As mentioned above, our HOERM learns an option for each transition $\langle u, u_t \rangle $ between RM states. The initial set of each option is defined as $\mathcal {I}_{\langle u, u_t \rangle } =\{ \langle s, u\rangle : s\in S, u \in U \}$. Since option$_{\langle u, u_t \rangle }$ can only be selected to execute when the RM state is u, its policy can be represented as $\pi _{\langle u, u_t \rangle }(a|s)$ by the environmental state s. The termination of an option$_{\langle u, u_t \rangle }$ is defined by Eq. (1), that is, when it transitions to a new RM state or reaches the final state of the task.

$$\begin{aligned} \beta _{\left\langle u, u_{t}\right\rangle }\left( s^{\prime }, u^{\prime }\right) =\left\{ \begin{array}{ll} 1 &{} \text{ if } u^{\prime } \ne u \text{ or } s^{\prime } \text{ is } \text{ terminal } \\ 0 &{} \text{ otherwise } \end{array}\right. \end{aligned}$$

(1)

The goal of option strategy $\pi _{\langle u,u_t \rangle }$ is to guide the agent to complete the option as soon as possible. Thus, we designed an innovative reward mechanism.

$$\begin{aligned} r_{\langle u, u_{t} \rangle }\left( s, a, s^{\prime }\right) =\left\{ \begin{array}{ll} \delta _{r}(u)\left( s, a, s^{\prime }\right) +\gamma \varPhi (u_t) - \varPhi (u) &{} \text{ if } u_{t} \ne u \text{ and } u_{t}=\delta _{u}\left( u, L\left( s, a, s^{\prime }\right) \right) \\ \delta _{r}(u)\left( s, a, s^{\prime }\right) +r^{+} &{} \text{ if } u_{t} \ne u \text{ and } u_{t} \ne \delta _{u}\left( u, L\left( s, a, s^{\prime }\right) \right) \\ \delta _{r}(u)\left( s, a, s^{\prime }\right) +r^{-} &{} \text{ otherwise } \end{array}\right. \end{aligned}$$

(2)

In Eq. (2), $\delta _{r}(u)\left( s, a, s^{\prime }\right) $ is the reward function output by RM, which outputs 1 only when it reaches the final state and 0 otherwise. $\varPhi (u)$ is the potential function used to measure the proximity of the current state to the terminal state. In simple terms, the closer u is to the terminal state, the larger $\varPhi (u)$ is. $\gamma $ is the discount factor defined in the MDP. The hyper-parameters $r^+$ and $r^-$ represent the auxiliary reward and punishment, respectively.

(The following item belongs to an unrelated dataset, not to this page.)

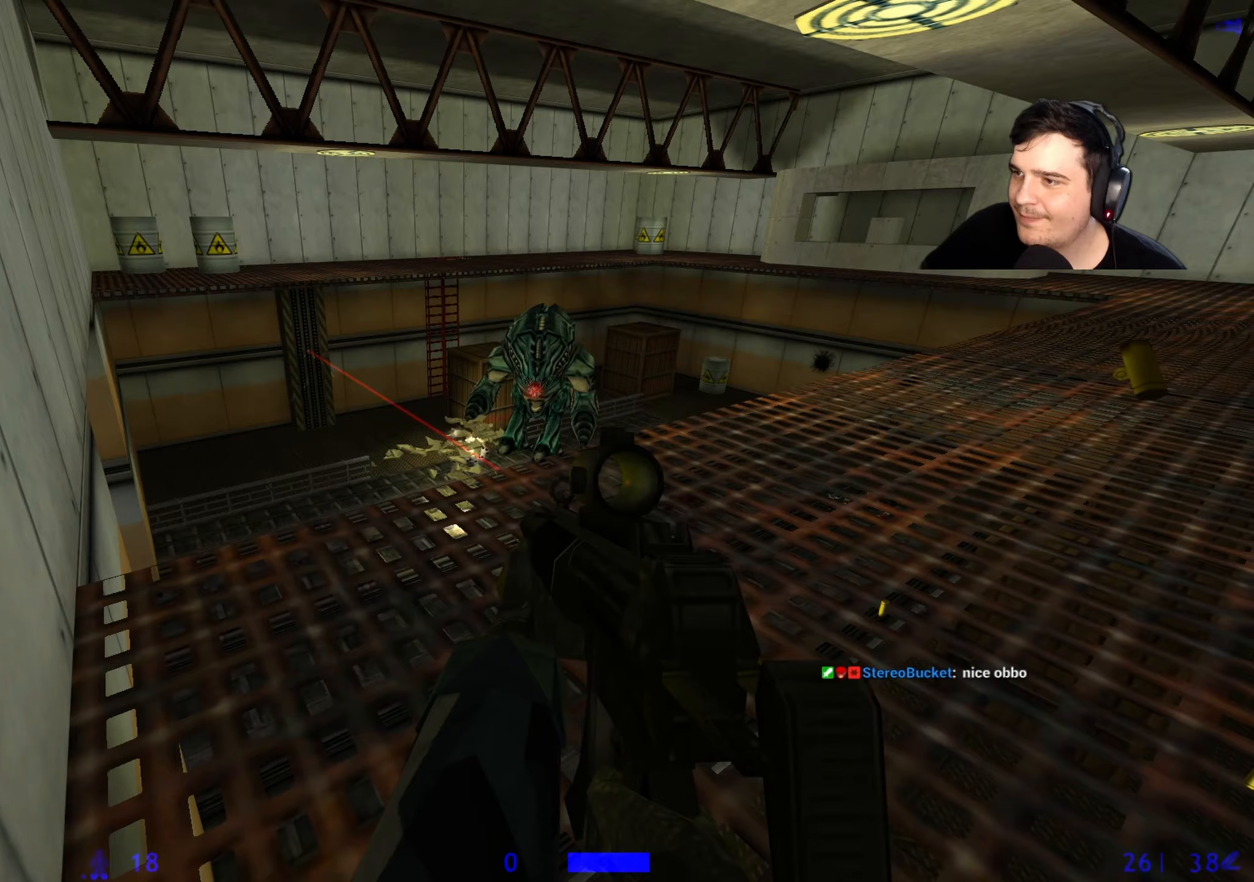
{"keys": [], "events": []}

If the transition $(s, a, s^{\prime })$ makes the RM state transition from u to $u_t$ ($u_t = \delta _u(u, L(s, a, s^{\prime }))$), agent will receive a reward of $\delta _r(u)(s, a, s^{\prime })$, as well as an additional reward of $\gamma \varPhi (u_t) - \varPhi (u)$, to encourage the agent for completing the RM state transition.

In addition, when the RM state transitions from u to another state $\overline{u}$ ($\overline{u} \notin \{u, u_t\}$, but $\overline{u} \in U$), the agent receives a reward of $\delta _r(u)(s, a, s^{\prime })$ and an additional auxiliary reward of $r^+$. This is because even though the transition is not the intended one, the experience is still valuable for the overall task.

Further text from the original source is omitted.